The society should acknowledge the issue and should raise the concern over this issue to be codified as an offence punishable under Indian Penal Code. It is important that the woman despite hiding their plight should come forward and raise their concern over the abuse and cruelty inflicted upon them. Often the women of India in order to save their marriage or in order to uphold the reputation of the parental home or matrimonial home do not raise their voice over this issue and suffer of marital rape.

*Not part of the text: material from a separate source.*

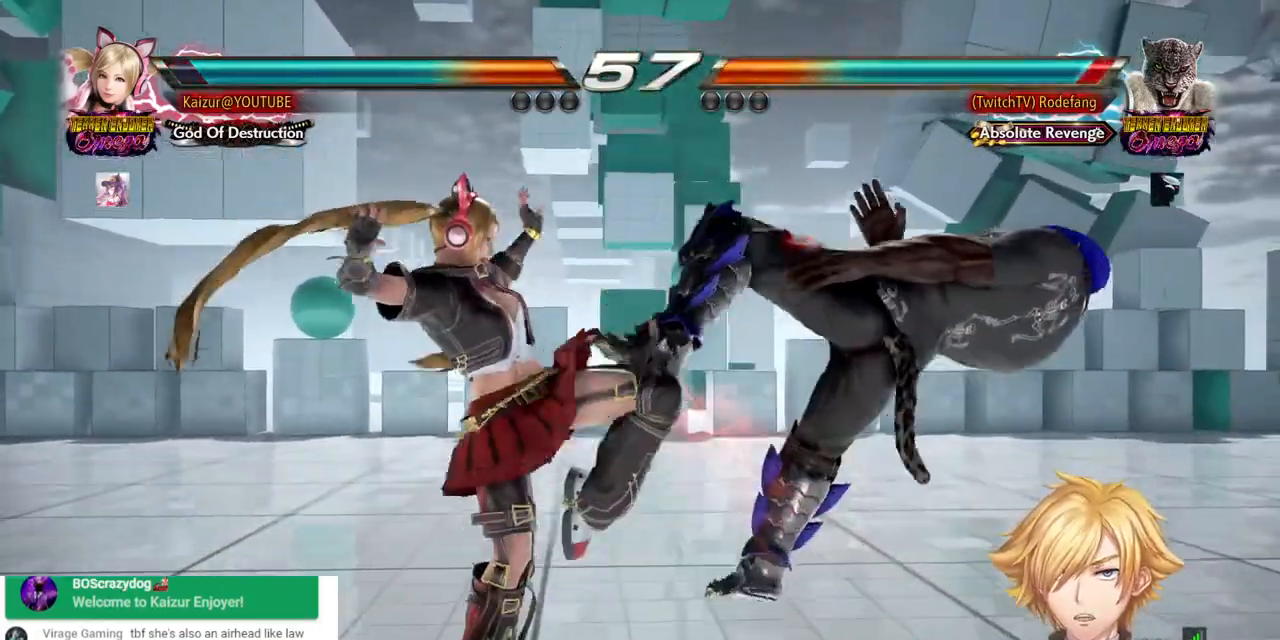
{"buttons": ["DPAD_RIGHT"], "left_stick": "center", "right_stick": "center", "events": [[50, "DPAD_RIGHT", "down"], [350, "DPAD_RIGHT", "up"], [500, "CROSS", "up"], [500, "DPAD_RIGHT", "down"]]}
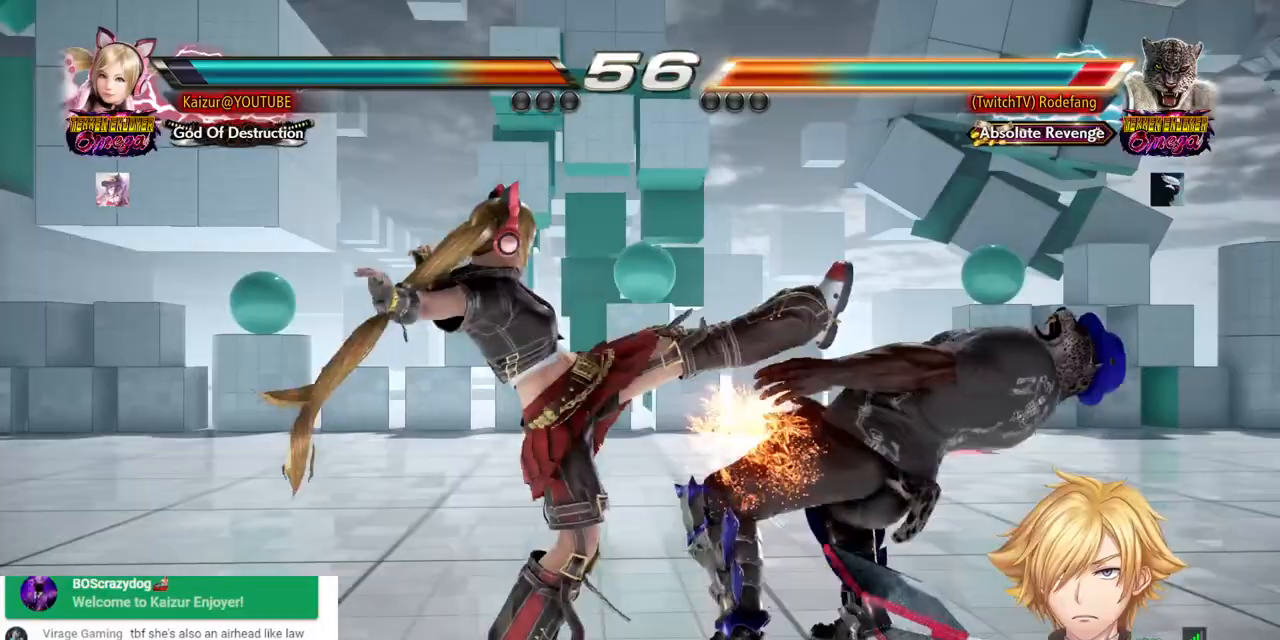
{"buttons": ["SQUARE", "DPAD_RIGHT"], "left_stick": "center", "right_stick": "center", "events": [[83, "SQUARE", "down"], [183, "SQUARE", "up"], [233, "SQUARE", "down"], [333, "SQUARE", "up"], [383, "SQUARE", "down"]]}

Mrs Maneka Gandhi, Minister for Women & Child Welfare, has recently, commented that due to the lack of education, poverty, religious beliefs and societal norms it is difficult to make laws on marital rape.[2] There is a need well-enacted law against this evil for protecting women from the non- consensual intercourse with her husband. Marriage even if considered to be sacred should not be considered to be a permit to inflict force on woman for having intercourse. Women should be protected from such abuse and should be respected. There is a need to have legislative provisions to safeguard the interest of the woman and protect them from the sexual abuse.

[1]RathPriyanka, “Marital rape and Indian Legal Scenario”

<Accessible at:  Indialawjournal.com/volume2/issue_2/article_by_priyanka.html>

(Last Accessed on:  16th September, 2016).

[2]Will India have a law against Marital Rape? Pressure on government grows”, June 2016.

<Available at: everylifecounts.ndtv.com/will-india-have-a-law-against-marital-rape-pressure-on-government-grows-3214.>, (Last Accessed on 16th September, 2016).